___ EXTRACTED ENTRIES ___

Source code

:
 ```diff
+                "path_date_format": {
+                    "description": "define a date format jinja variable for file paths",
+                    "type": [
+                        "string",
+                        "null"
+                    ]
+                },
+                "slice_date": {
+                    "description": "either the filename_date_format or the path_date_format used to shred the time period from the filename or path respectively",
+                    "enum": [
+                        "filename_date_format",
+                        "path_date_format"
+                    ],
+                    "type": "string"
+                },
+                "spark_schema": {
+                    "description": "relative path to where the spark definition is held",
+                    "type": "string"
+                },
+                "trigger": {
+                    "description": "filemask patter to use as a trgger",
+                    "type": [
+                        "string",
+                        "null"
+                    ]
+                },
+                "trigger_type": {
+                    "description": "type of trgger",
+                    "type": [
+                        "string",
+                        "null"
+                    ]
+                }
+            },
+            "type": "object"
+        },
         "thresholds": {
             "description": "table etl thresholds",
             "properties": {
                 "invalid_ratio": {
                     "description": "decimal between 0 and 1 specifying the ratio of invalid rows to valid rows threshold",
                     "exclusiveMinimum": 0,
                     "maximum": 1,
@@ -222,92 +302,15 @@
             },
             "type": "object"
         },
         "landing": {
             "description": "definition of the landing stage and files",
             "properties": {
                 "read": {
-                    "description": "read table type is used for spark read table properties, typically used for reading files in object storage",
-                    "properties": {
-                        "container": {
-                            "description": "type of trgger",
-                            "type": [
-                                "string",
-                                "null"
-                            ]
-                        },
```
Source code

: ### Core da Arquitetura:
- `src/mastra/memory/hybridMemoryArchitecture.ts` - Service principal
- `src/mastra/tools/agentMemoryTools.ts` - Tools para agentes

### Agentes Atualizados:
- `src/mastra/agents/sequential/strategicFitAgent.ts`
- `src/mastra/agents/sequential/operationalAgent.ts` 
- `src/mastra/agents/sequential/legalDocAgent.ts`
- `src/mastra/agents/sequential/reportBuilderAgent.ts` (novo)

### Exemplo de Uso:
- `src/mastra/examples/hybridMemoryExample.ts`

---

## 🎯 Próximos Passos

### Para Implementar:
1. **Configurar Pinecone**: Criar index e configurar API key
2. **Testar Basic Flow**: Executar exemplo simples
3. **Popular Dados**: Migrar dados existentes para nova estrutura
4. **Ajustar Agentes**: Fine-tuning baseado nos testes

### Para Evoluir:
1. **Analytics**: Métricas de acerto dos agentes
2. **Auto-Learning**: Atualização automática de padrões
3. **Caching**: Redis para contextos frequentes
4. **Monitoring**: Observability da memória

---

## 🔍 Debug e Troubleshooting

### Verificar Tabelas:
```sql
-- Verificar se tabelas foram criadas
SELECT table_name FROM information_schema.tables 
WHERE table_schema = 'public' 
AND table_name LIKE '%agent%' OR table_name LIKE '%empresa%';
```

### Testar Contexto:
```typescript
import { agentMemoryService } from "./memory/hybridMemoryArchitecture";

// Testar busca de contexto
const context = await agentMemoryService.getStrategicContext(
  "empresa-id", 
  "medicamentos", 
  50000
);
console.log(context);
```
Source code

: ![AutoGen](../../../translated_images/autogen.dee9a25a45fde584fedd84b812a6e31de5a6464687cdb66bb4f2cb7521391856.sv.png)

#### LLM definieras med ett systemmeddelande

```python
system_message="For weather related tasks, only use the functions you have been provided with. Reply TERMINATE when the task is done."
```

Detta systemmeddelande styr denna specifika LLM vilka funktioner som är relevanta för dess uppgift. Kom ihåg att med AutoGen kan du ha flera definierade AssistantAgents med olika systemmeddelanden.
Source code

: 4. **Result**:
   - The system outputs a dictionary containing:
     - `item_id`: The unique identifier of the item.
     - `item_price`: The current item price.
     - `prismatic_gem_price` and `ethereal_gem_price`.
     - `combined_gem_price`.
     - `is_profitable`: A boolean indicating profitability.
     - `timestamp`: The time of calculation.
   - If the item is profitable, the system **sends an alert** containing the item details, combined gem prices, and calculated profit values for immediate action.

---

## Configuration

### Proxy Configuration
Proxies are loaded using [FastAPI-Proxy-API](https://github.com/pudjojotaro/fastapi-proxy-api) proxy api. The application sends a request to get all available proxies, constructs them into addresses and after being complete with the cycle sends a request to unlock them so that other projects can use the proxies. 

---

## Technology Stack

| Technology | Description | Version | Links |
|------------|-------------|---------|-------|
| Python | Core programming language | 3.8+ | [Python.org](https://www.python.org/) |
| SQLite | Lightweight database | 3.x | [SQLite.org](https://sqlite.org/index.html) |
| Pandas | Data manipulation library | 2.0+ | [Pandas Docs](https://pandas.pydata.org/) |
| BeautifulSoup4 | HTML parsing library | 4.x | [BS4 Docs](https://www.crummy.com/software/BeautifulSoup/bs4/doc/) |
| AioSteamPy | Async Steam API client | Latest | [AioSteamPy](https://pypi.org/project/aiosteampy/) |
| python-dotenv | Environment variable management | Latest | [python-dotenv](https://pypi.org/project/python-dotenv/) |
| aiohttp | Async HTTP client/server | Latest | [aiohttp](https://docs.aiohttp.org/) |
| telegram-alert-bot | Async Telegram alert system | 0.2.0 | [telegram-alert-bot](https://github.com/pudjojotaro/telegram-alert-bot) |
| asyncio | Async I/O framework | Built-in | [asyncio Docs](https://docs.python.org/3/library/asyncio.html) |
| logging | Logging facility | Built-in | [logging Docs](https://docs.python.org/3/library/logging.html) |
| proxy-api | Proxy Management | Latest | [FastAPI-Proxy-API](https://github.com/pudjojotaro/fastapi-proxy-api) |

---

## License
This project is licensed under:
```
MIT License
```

___

WHAT THE TASK REQUIRES: Retype the records above exactly as they appear.

RESPONSE:
Source code

:
 ```diff
+                "path_date_format": {
+                    "description": "define a date format jinja variable for file paths",
+                    "type": [
+                        "string",
+                        "null"
+                    ]
+                },
+                "slice_date": {
+                    "description": "either the filename_date_format or the path_date_format used to shred the time period from the filename or path respectively",
+                    "enum": [
+                        "filename_date_format",
+                        "path_date_format"
+                    ],
+                    "type": "string"
+                },
+                "spark_schema": {
+                    "description": "relative path to where the spark definition is held",
+                    "type": "string"
+                },
+                "trigger": {
+                    "description": "filemask patter to use as a trgger",
+                    "type": [
+                        "string",
+                        "null"
+                    ]
+                },
+                "trigger_type": {
+                    "description": "type of trgger",
+                    "type": [
+                        "string",
+                        "null"
+                    ]
+                }
+            },
+            "type": "object"
+        },
         "thresholds": {
             "description": "table etl thresholds",
             "properties": {
                 "invalid_ratio": {
                     "description": "decimal between 0 and 1 specifying the ratio of invalid rows to valid rows threshold",
                     "exclusiveMinimum": 0,
                     "maximum": 1,
@@ -222,92 +302,15 @@
             },
             "type": "object"
         },
         "landing": {
             "description": "definition of the landing stage and files",
             "properties": {
                 "read": {
-                    "description": "read table type is used for spark read table properties, typically used for reading files in object storage",
-                    "properties": {
-                        "container": {
-                            "description": "type of trgger",
-                            "type": [
-                                "string",
-                                "null"
-                            ]
-                        },
```
Source code

: ### Core da Arquitetura:
- `src/mastra/memory/hybridMemoryArchitecture.ts` - Service principal
- `src/mastra/tools/agentMemoryTools.ts` - Tools para agentes

### Agentes Atualizados:
- `src/mastra/agents/sequential/strategicFitAgent.ts`
- `src/mastra/agents/sequential/operationalAgent.ts` 
- `src/mastra/agents/sequential/legalDocAgent.ts`
- `src/mastra/agents/sequential/reportBuilderAgent.ts` (novo)

### Exemplo de Uso:
- `src/mastra/examples/hybridMemoryExample.ts`

---

## 🎯 Próximos Passos

### Para Implementar:
1. **Configurar Pinecone**: Criar index e configurar API key
2. **Testar Basic Flow**: Executar exemplo simples
3. **Popular Dados**: Migrar dados existentes para nova estrutura
4. **Ajustar Agentes**: Fine-tuning baseado nos testes

### Para Evoluir:
1. **Analytics**: Métricas de acerto dos agentes
2. **Auto-Learning**: Atualização automática de padrões
3. **Caching**: Redis para contextos frequentes
4. **Monitoring**: Observability da memória

---

## 🔍 Debug e Troubleshooting

### Verificar Tabelas:
```sql
-- Verificar se tabelas foram criadas
SELECT table_name FROM information_schema.tables 
WHERE table_schema = 'public' 
AND table_name LIKE '%agent%' OR table_name LIKE '%empresa%';
```

### Testar Contexto:
```typescript
import { agentMemoryService } from "./memory/hybridMemoryArchitecture";

// Testar busca de contexto
const context = await agentMemoryService.getStrategicContext(
  "empresa-id", 
  "medicamentos", 
  50000
);
console.log(context);
```
Source code

: ![AutoGen](../../../translated_images/autogen.dee9a25a45fde584fedd84b812a6e31de5a6464687cdb66bb4f2cb7521391856.sv.png)

#### LLM definieras med ett systemmeddelande

```python
system_message="For weather related tasks, only use the functions you have been provided with. Reply TERMINATE when the task is done."
```

Detta systemmeddelande styr denna specifika LLM vilka funktioner som är relevanta för dess uppgift. Kom ihåg att med AutoGen kan du ha flera definierade AssistantAgents med olika systemmeddelanden.
Source code

: 4. **Result**:
   - The system outputs a dictionary containing:
     - `item_id`: The unique identifier of the item.
     - `item_price`: The current item price.
     - `prismatic_gem_price` and `ethereal_gem_price`.
     - `combined_gem_price`.
     - `is_profitable`: A boolean indicating profitability.
     - `timestamp`: The time of calculation.
   - If the item is profitable, the system **sends an alert** containing the item details, combined gem prices, and calculated profit values for immediate action.

---

## Configuration

### Proxy Configuration
Proxies are loaded using [FastAPI-Proxy-API](https://github.com/pudjojotaro/fastapi-proxy-api) proxy api. The application sends a request to get all available proxies, constructs them into addresses and after being complete with the cycle sends a request to unlock them so that other projects can use the proxies. 

---

## Technology Stack

| Technology | Description | Version | Links |
|------------|-------------|---------|-------|
| Python | Core programming language | 3.8+ | [Python.org](https://www.python.org/) |
| SQLite | Lightweight database | 3.x | [SQLite.org](https://sqlite.org/index.html) |
| Pandas | Data manipulation library | 2.0+ | [Pandas Docs](https://pandas.pydata.org/) |
| BeautifulSoup4 | HTML parsing library | 4.x | [BS4 Docs](https://www.crummy.com/software/BeautifulSoup/bs4/doc/) |
| AioSteamPy | Async Steam API client | Latest | [AioSteamPy](https://pypi.org/project/aiosteampy/) |
| python-dotenv | Environment variable management | Latest | [python-dotenv](https://pypi.org/project/python-dotenv/) |
| aiohttp | Async HTTP client/server | Latest | [aiohttp](https://docs.aiohttp.org/) |
| telegram-alert-bot | Async Telegram alert system | 0.2.0 | [telegram-alert-bot](https://github.com/pudjojotaro/telegram-alert-bot) |
| asyncio | Async I/O framework | Built-in | [asyncio Docs](https://docs.python.org/3/library/asyncio.html) |
| logging | Logging facility | Built-in | [logging Docs](https://docs.python.org/3/library/logging.html) |
| proxy-api | Proxy Management | Latest | [FastAPI-Proxy-API](https://github.com/pudjojotaro/fastapi-proxy-api) |

---

## License
This project is licensed under:
```
MIT License
```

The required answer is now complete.